By Bryan K. Wheelock, Principal
In Novartis AG v. Ezra Ventures, LLC, [2017-2284] (December 7, 2018), the Federal Circuit affirmed the district court’s determination that obviousness-type double patenting does not invalidate an otherwise validly obtained patent term extension (PTE) under §156.
After Ezra filed an Abbreviated New Drug Application (ANDA) relating to a generic version of Novartis’s Gilenya® multiple sclerosis drug, Novartis sued Ezra for infringement of claims 9, 10, 35, 36, 46, and 48 of U.S. Patent No. 5,604,229. Ezra responded by attacking the validity of the patent.
Ezra first argued that Novartis violated § 156(c)(4) because, two patents were extended as the extension of the ’229 patent’s term “effectively” extended U.S. Patent No. 6,004,565’s term as well, because the ’229 patent covers a compound necessary to practice the methods claimed by the ’565 patent. Ezra argued that this violated its “right” to practice the ‘565 patent upon its expiration.

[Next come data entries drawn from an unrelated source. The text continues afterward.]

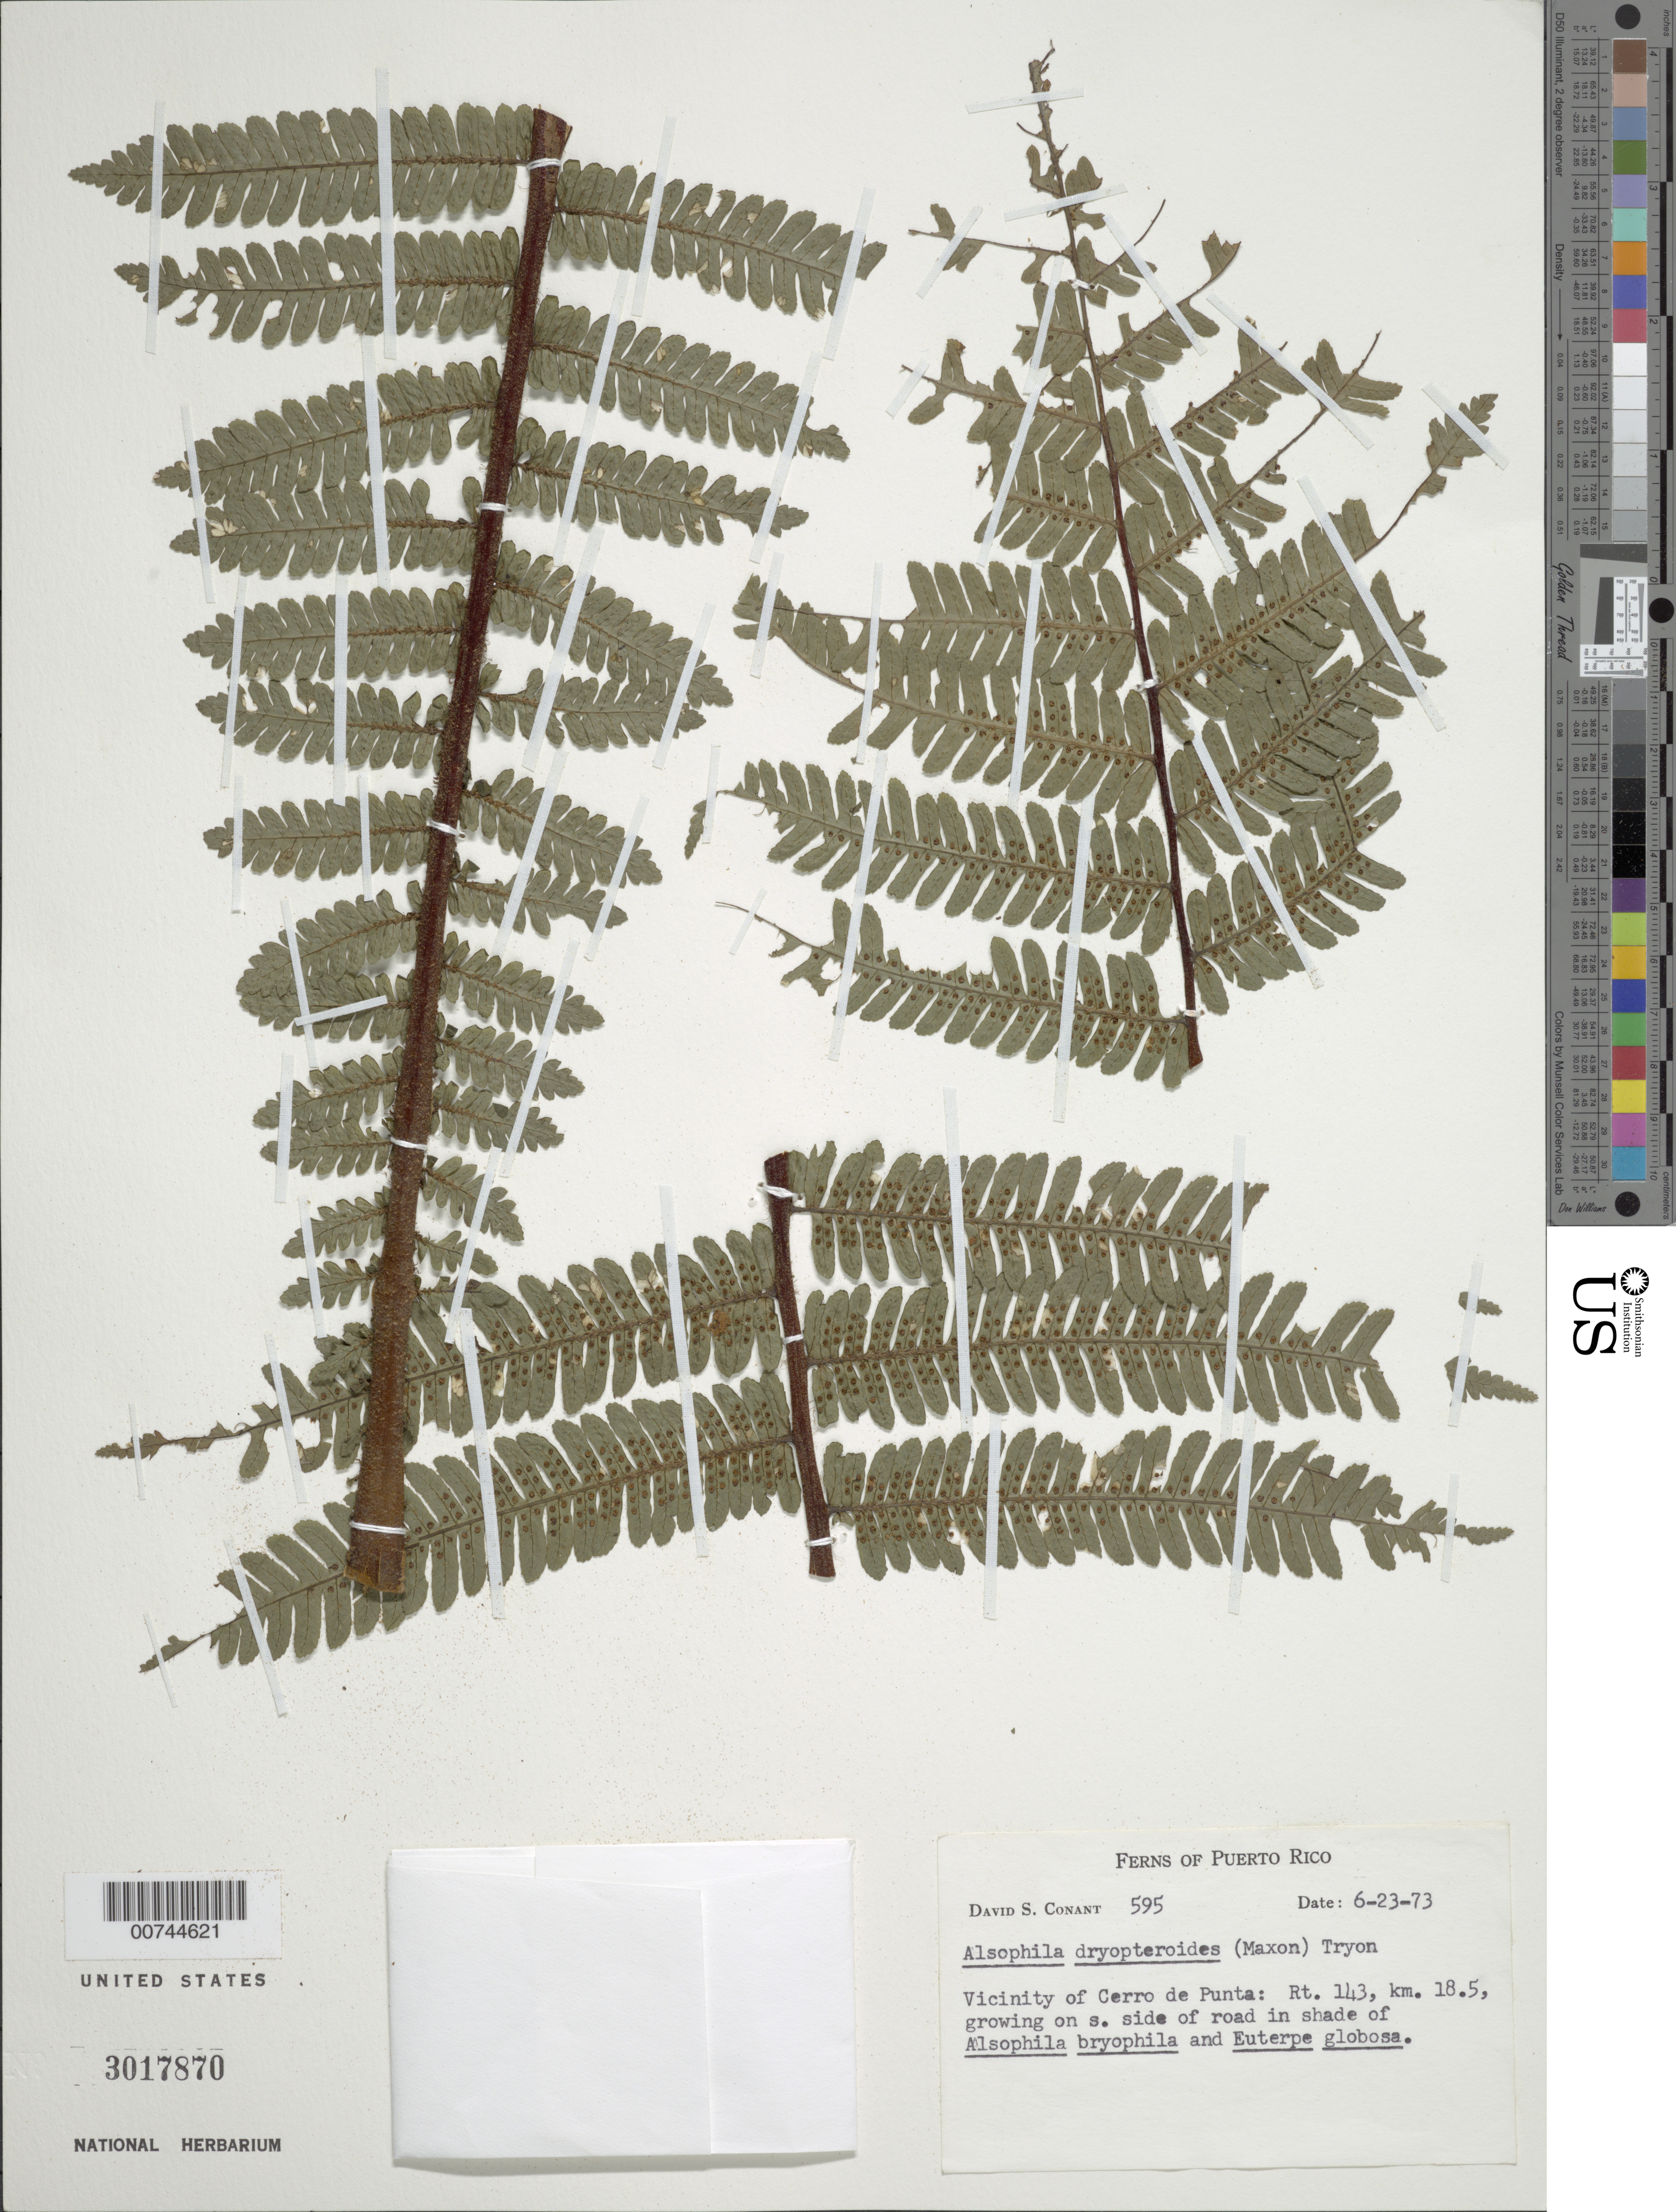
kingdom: Plantae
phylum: Tracheophyta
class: Polypodiopsida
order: Cyatheales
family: Cyatheaceae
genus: Alsophila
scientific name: Alsophila dryopteroides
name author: (Maxon) R.M. Tryon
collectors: D. S. Conant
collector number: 595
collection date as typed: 23 Jun 1973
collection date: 1973-06-23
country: Puerto Rico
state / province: Jayuya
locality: Vicinity of Cerro de Punta: Rt. 143, km 18.5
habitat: Growing on S. side of road in shade of Alsophila bryophila and Euterpe globosa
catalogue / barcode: US 3017870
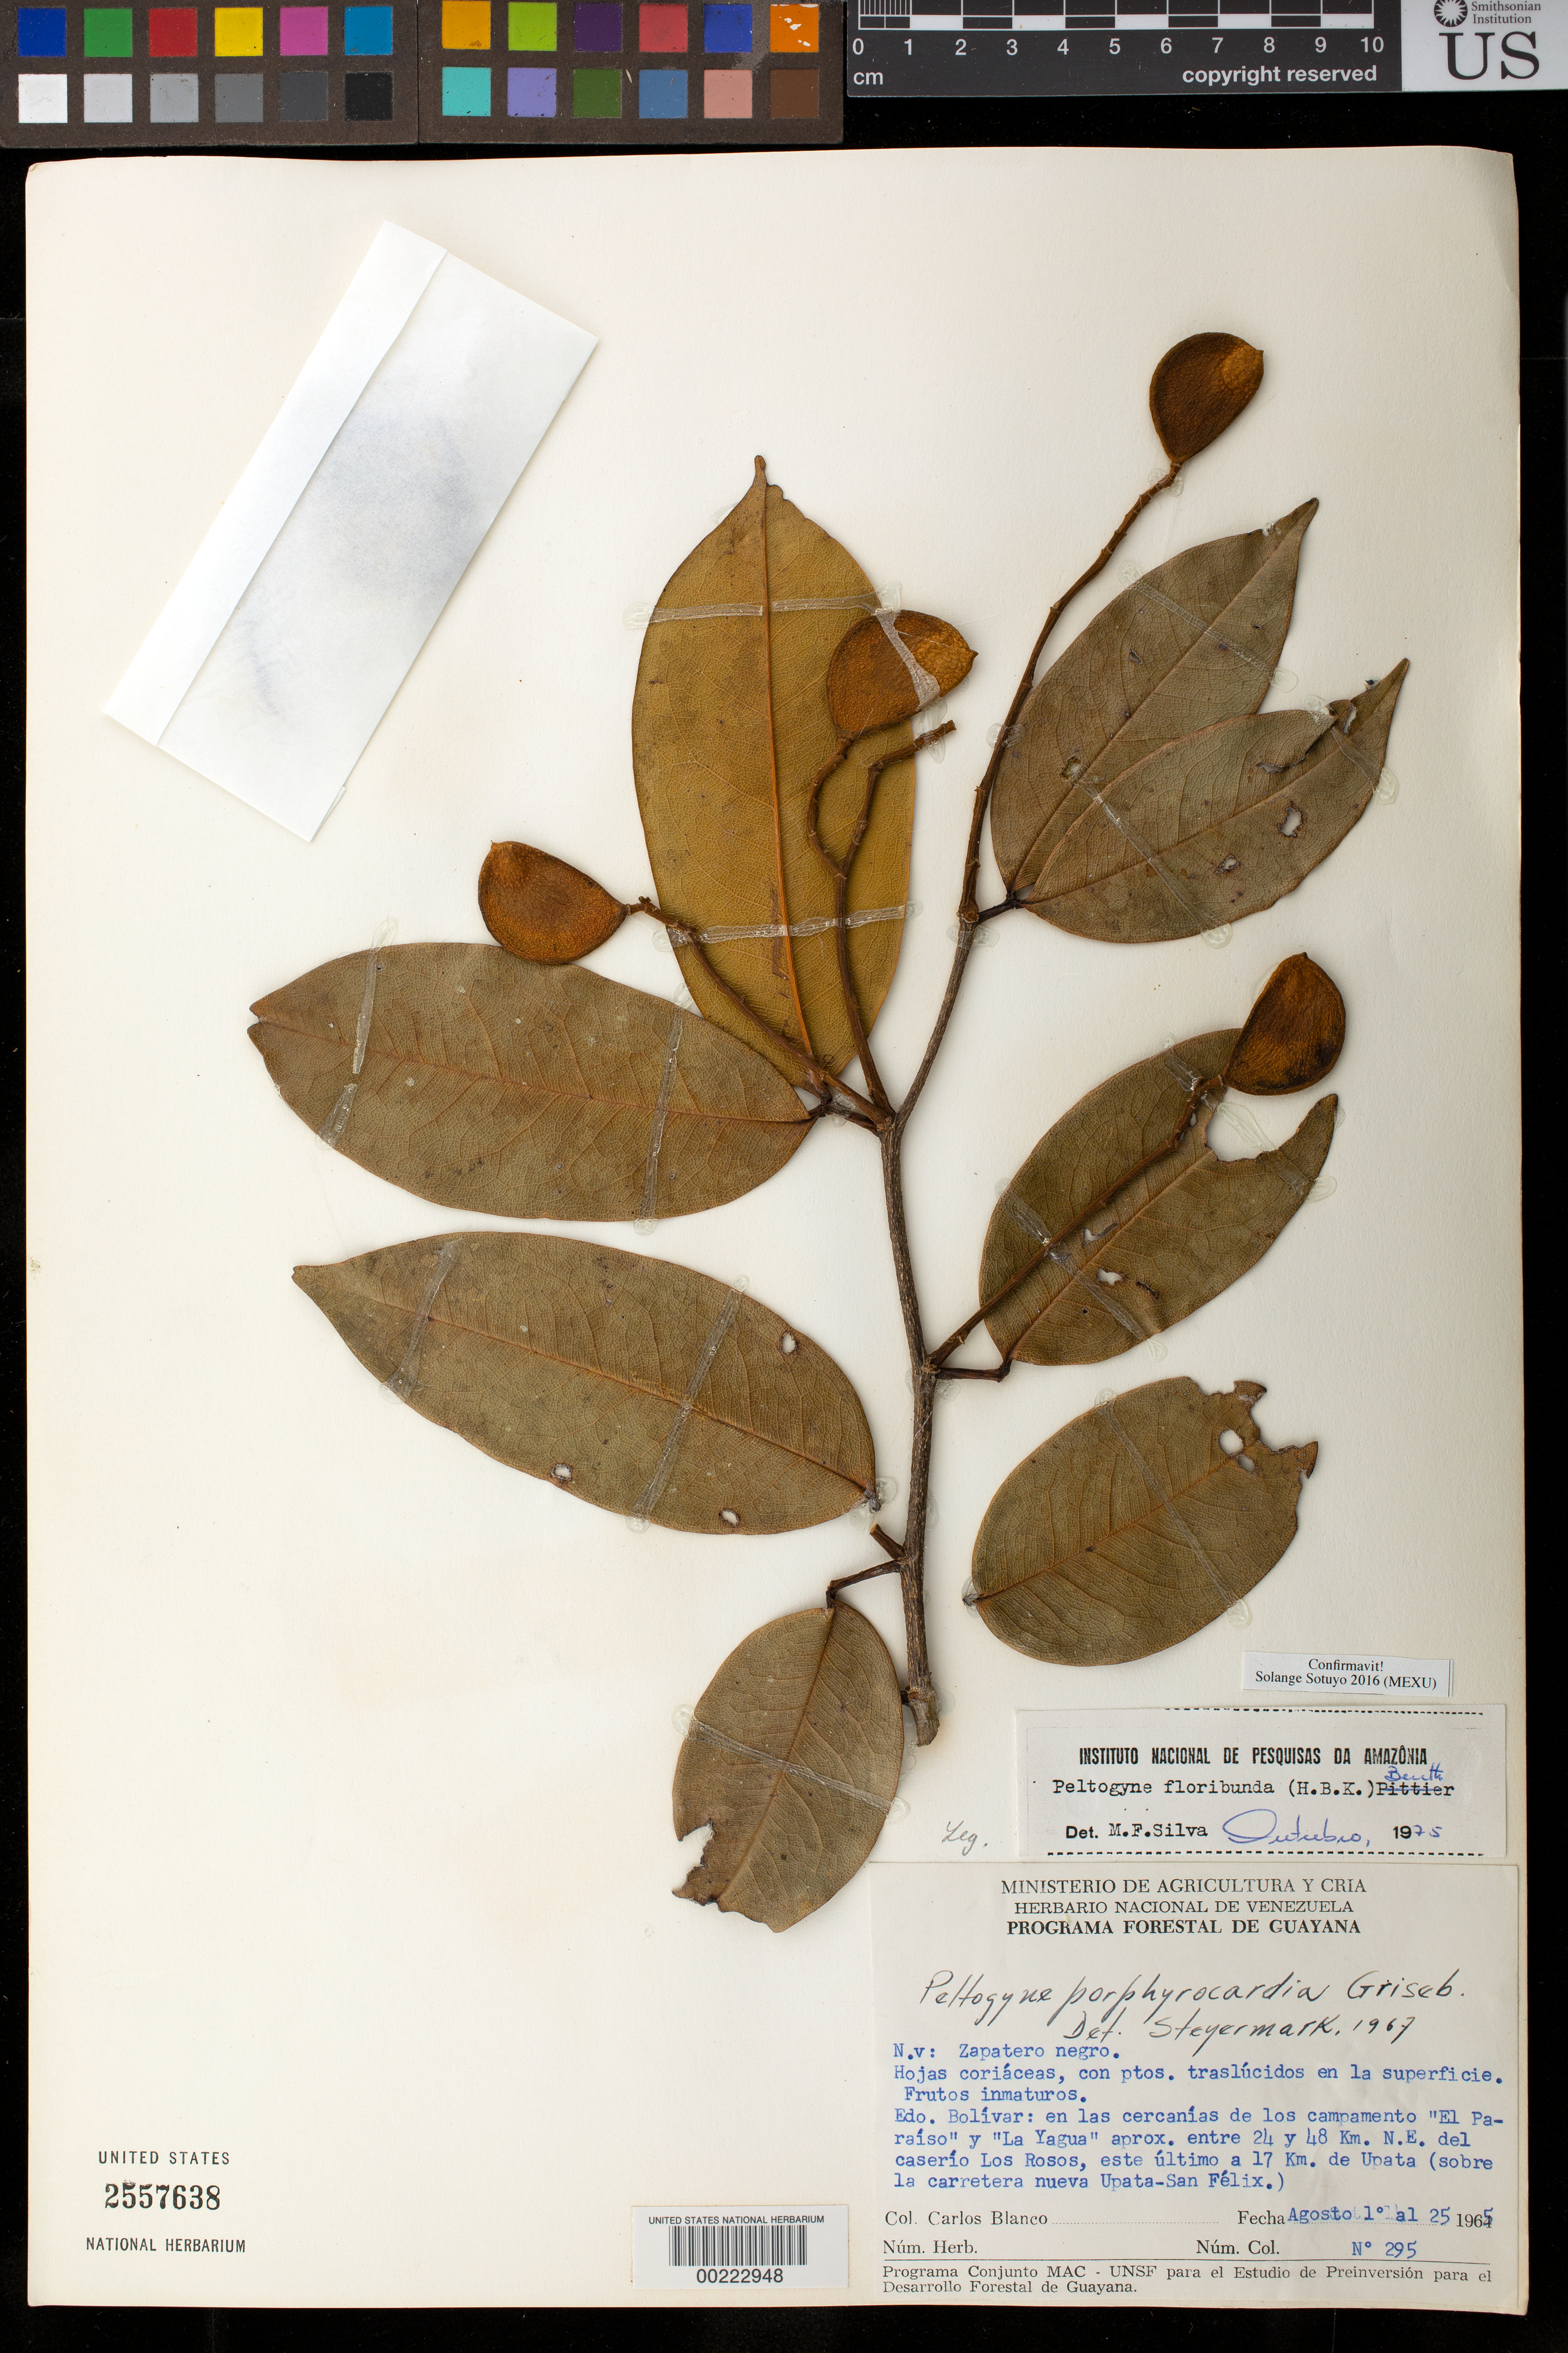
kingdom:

The Federal Circuit rejected this argument finding that §156 gives the patent owner discretion to select which of several patents to extend, and that additional words should not be read into the statute to limit this discretion.
Ezra also argued that the ’229 patent is invalid due to obviousness-type double patenting because the term extension it received causes the ’229 patent to expire after Novartis’s allegedly patentably indistinct ’565 patent. The Federal Circuit noted that a straightforward reading of §156 mandates a term extension so long as the other enumerated statutory requirements for a PTE are met. The Federal Circuit further noted that the difference in language for patent term adjustment (PTA) under §154(b) and PTE under §156 support the conclusion that a patent term extension under § 156 is not foreclosed by a terminal disclaimer.
The Federal Circuit noted that obviousness-type double patenting is a “judge-made doctrine” that is intended to prevent extension of a patent beyond a “statutory time limit,” and declined Ezra’s invitation to use the judge-made doctrine to cut off a statutorily-authorized time extension.